_ACTION ITEM:_ Retype nothing except the lines below from the one with "19: (338, 7, 0.58)" through the one with "49: (239, 174, 0.57)", exactly, with images left out.

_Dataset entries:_
<<<<
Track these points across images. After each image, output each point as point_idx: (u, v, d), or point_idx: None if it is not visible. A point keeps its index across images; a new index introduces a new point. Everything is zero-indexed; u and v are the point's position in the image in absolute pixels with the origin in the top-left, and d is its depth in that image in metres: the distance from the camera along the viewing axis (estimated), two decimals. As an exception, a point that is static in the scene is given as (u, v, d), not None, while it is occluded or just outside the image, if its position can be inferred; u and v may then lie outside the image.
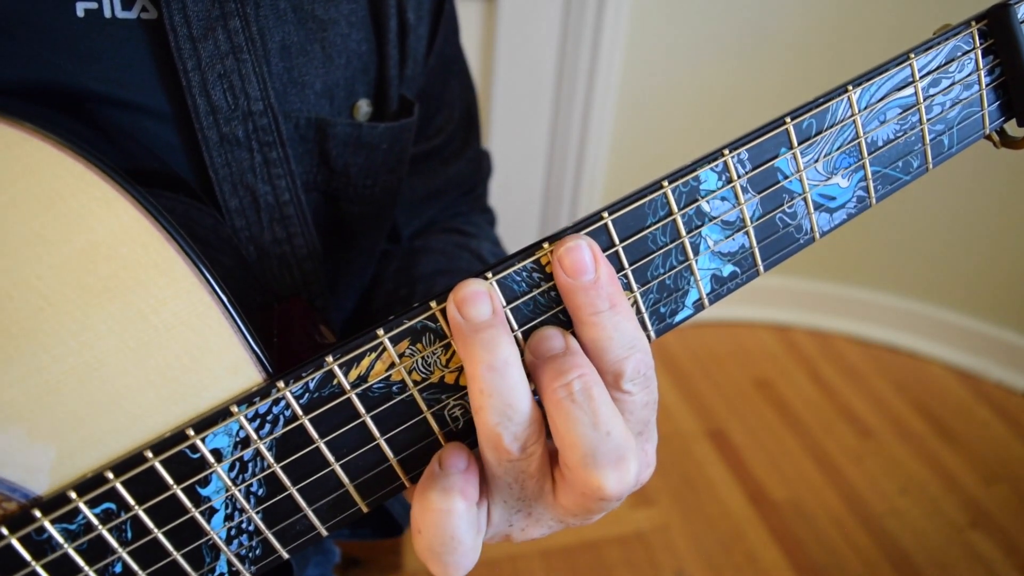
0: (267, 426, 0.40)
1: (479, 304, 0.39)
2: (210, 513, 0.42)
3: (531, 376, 0.41)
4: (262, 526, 0.43)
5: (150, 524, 0.41)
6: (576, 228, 0.41)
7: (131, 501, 0.40)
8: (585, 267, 0.39)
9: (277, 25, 0.54)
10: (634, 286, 0.43)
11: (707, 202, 0.43)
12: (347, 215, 0.65)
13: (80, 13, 0.47)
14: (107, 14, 0.48)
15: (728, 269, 0.45)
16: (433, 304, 0.40)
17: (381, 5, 0.61)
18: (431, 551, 0.41)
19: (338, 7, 0.58)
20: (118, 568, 0.41)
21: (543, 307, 0.42)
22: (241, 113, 0.52)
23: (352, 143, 0.61)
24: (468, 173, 0.83)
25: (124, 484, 0.40)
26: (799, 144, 0.44)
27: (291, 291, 0.60)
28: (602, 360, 0.40)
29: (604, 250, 0.42)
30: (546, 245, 0.41)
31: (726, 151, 0.43)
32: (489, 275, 0.40)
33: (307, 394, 0.40)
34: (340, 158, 0.61)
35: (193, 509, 0.41)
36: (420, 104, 0.69)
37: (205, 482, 0.41)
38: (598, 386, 0.39)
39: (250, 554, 0.43)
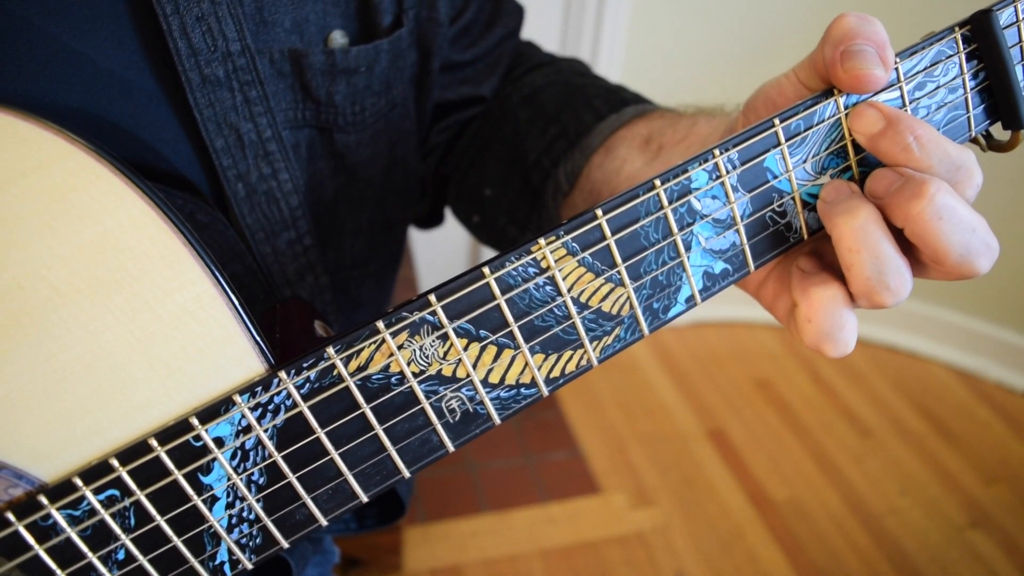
0: (268, 415, 0.41)
1: (837, 188, 0.46)
2: (212, 501, 0.43)
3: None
4: (263, 514, 0.44)
5: (153, 511, 0.42)
6: (570, 225, 0.42)
7: (135, 488, 0.41)
8: (874, 121, 0.45)
9: None
10: (627, 282, 0.44)
11: (698, 200, 0.44)
12: (344, 147, 0.66)
13: None
14: None
15: (720, 266, 0.46)
16: (432, 299, 0.41)
17: None
18: (822, 334, 0.46)
19: None
20: (121, 554, 0.42)
21: (539, 302, 0.43)
22: (220, 54, 0.53)
23: (328, 71, 0.61)
24: (515, 23, 0.82)
25: (128, 471, 0.41)
26: (788, 145, 0.45)
27: (280, 227, 0.61)
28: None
29: (597, 246, 0.43)
30: (542, 241, 0.42)
31: (716, 151, 0.44)
32: (487, 271, 0.41)
33: (308, 384, 0.41)
34: (321, 88, 0.61)
35: (195, 496, 0.42)
36: None
37: (207, 470, 0.42)
38: (952, 194, 0.43)
39: (250, 543, 0.44)
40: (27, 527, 0.40)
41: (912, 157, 0.44)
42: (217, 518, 0.43)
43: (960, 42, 0.47)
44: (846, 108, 0.46)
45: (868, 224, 0.43)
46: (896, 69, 0.46)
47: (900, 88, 0.46)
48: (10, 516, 0.40)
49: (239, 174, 0.57)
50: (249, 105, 0.56)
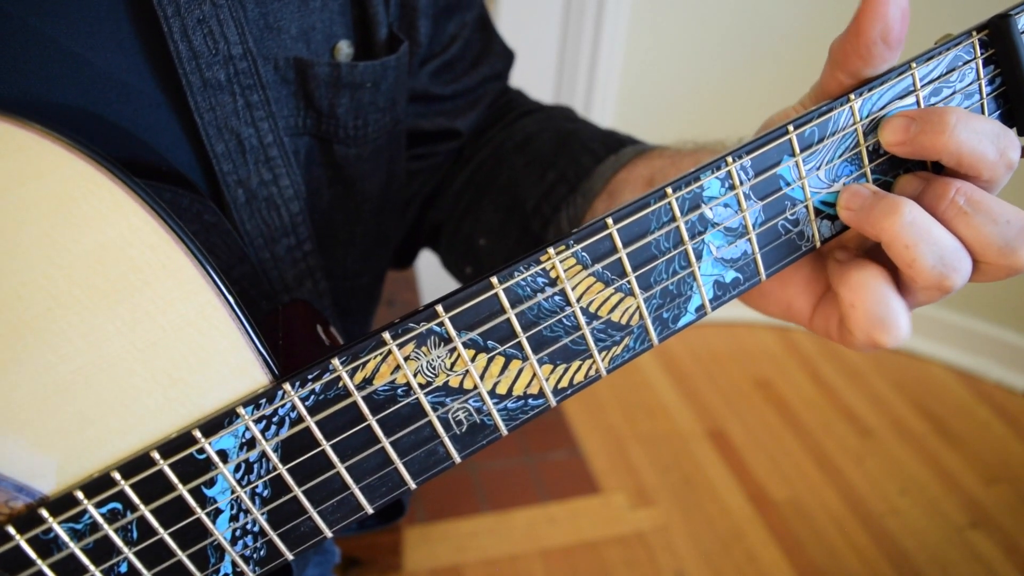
0: (273, 428, 0.41)
1: (858, 193, 0.45)
2: (216, 514, 0.42)
3: None
4: (267, 527, 0.43)
5: (156, 524, 0.41)
6: (580, 234, 0.41)
7: (137, 502, 0.40)
8: (903, 128, 0.45)
9: None
10: (637, 292, 0.43)
11: (710, 209, 0.44)
12: (343, 159, 0.65)
13: None
14: None
15: (731, 275, 0.46)
16: (439, 309, 0.40)
17: None
18: (872, 319, 0.45)
19: None
20: (123, 568, 0.42)
21: (548, 312, 0.42)
22: (222, 57, 0.53)
23: (333, 83, 0.61)
24: (502, 66, 0.82)
25: (131, 485, 0.40)
26: (801, 152, 0.44)
27: (280, 234, 0.61)
28: (981, 172, 0.45)
29: (607, 256, 0.42)
30: (551, 250, 0.41)
31: (729, 159, 0.43)
32: (495, 281, 0.41)
33: (313, 396, 0.41)
34: (324, 99, 0.61)
35: (199, 510, 0.41)
36: (429, 16, 0.69)
37: (211, 483, 0.41)
38: (975, 189, 0.44)
39: (255, 555, 0.44)
40: (28, 541, 0.40)
41: (954, 139, 0.44)
42: (221, 531, 0.42)
43: (977, 47, 0.46)
44: (860, 115, 0.45)
45: (916, 216, 0.43)
46: (912, 75, 0.45)
47: (916, 95, 0.46)
48: (11, 530, 0.40)
49: (239, 179, 0.57)
50: (250, 110, 0.55)
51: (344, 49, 0.61)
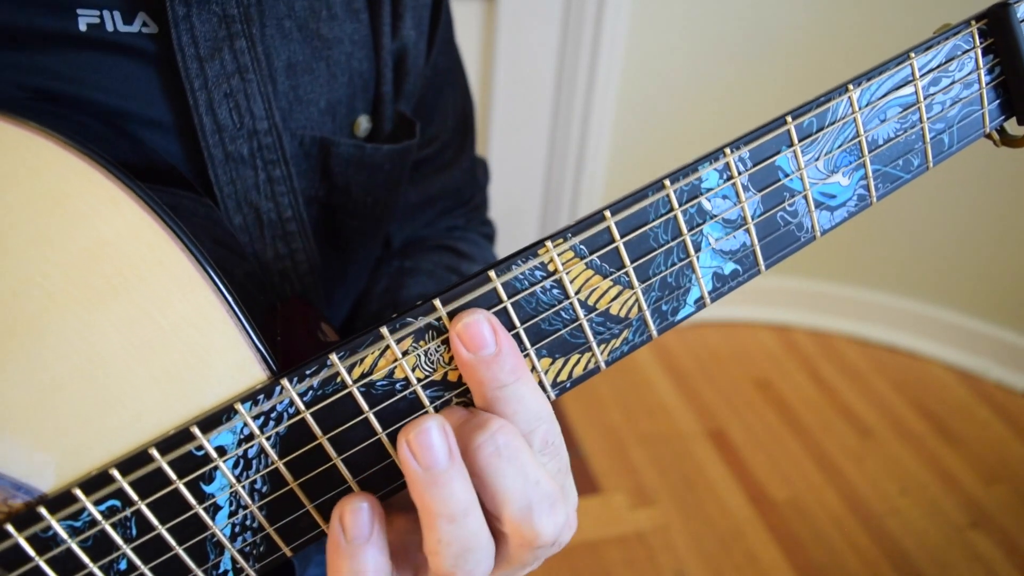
0: (271, 423, 0.41)
1: (434, 447, 0.38)
2: (214, 510, 0.42)
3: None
4: (266, 523, 0.43)
5: (154, 521, 0.41)
6: (578, 227, 0.41)
7: (136, 498, 0.40)
8: (485, 340, 0.40)
9: (283, 44, 0.55)
10: (635, 283, 0.43)
11: (708, 200, 0.43)
12: (344, 227, 0.65)
13: (82, 27, 0.47)
14: (109, 28, 0.48)
15: (730, 267, 0.45)
16: (437, 303, 0.40)
17: (378, 24, 0.62)
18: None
19: (342, 26, 0.59)
20: (123, 564, 0.42)
21: (546, 305, 0.42)
22: (246, 132, 0.53)
23: (355, 163, 0.61)
24: (463, 182, 0.83)
25: (129, 482, 0.40)
26: (800, 142, 0.44)
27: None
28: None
29: (605, 247, 0.42)
30: (549, 243, 0.41)
31: (727, 150, 0.43)
32: (493, 275, 0.40)
33: (310, 391, 0.40)
34: (342, 176, 0.61)
35: (197, 505, 0.41)
36: (413, 114, 0.69)
37: (209, 479, 0.41)
38: (518, 438, 0.40)
39: (254, 551, 0.44)
40: (27, 539, 0.40)
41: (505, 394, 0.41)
42: (220, 527, 0.42)
43: (976, 36, 0.46)
44: (859, 104, 0.45)
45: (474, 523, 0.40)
46: (911, 64, 0.45)
47: (915, 84, 0.46)
48: (10, 528, 0.39)
49: (254, 252, 0.57)
50: (272, 184, 0.55)
51: (363, 124, 0.62)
>>>>
_OUTPUT OF THE TASK:_
19: (338, 7, 0.58)
20: (118, 568, 0.41)
21: (543, 307, 0.42)
22: (241, 113, 0.52)
23: (352, 143, 0.61)
24: (468, 173, 0.83)
25: (124, 484, 0.40)
26: (799, 144, 0.44)
27: (291, 291, 0.60)
28: (602, 360, 0.40)
29: (604, 250, 0.42)
30: (546, 245, 0.41)
31: (726, 151, 0.43)
32: (489, 275, 0.40)
33: (307, 394, 0.40)
34: (340, 158, 0.61)
35: (193, 509, 0.41)
36: (420, 104, 0.69)
37: (205, 482, 0.41)
38: (598, 386, 0.39)
39: (250, 554, 0.43)
0: (268, 415, 0.41)
1: (837, 188, 0.46)
2: (212, 501, 0.43)
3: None
4: (263, 514, 0.44)
5: (153, 511, 0.42)
6: (570, 225, 0.42)
7: (135, 488, 0.41)
8: (874, 121, 0.45)
9: None
10: (627, 282, 0.44)
11: (698, 200, 0.44)
12: (344, 147, 0.66)
13: None
14: None
15: (720, 266, 0.46)
16: (432, 299, 0.41)
17: None
18: (822, 334, 0.46)
19: None
20: (121, 554, 0.42)
21: (539, 302, 0.43)
22: (220, 54, 0.53)
23: (328, 71, 0.61)
24: (515, 23, 0.82)
25: (128, 471, 0.41)
26: (788, 145, 0.45)
27: (280, 227, 0.61)
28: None
29: (597, 246, 0.43)
30: (542, 241, 0.42)
31: (716, 151, 0.44)
32: (487, 271, 0.41)
33: (308, 384, 0.41)
34: (321, 88, 0.61)
35: (195, 496, 0.42)
36: None
37: (207, 470, 0.42)
38: (952, 194, 0.43)
39: (250, 543, 0.44)
40: (27, 527, 0.40)
41: (912, 157, 0.44)
42: (217, 518, 0.43)
43: (960, 42, 0.47)
44: (846, 108, 0.46)
45: (868, 224, 0.43)
46: (896, 69, 0.46)
47: (900, 88, 0.46)
48: (10, 516, 0.40)
49: (239, 174, 0.57)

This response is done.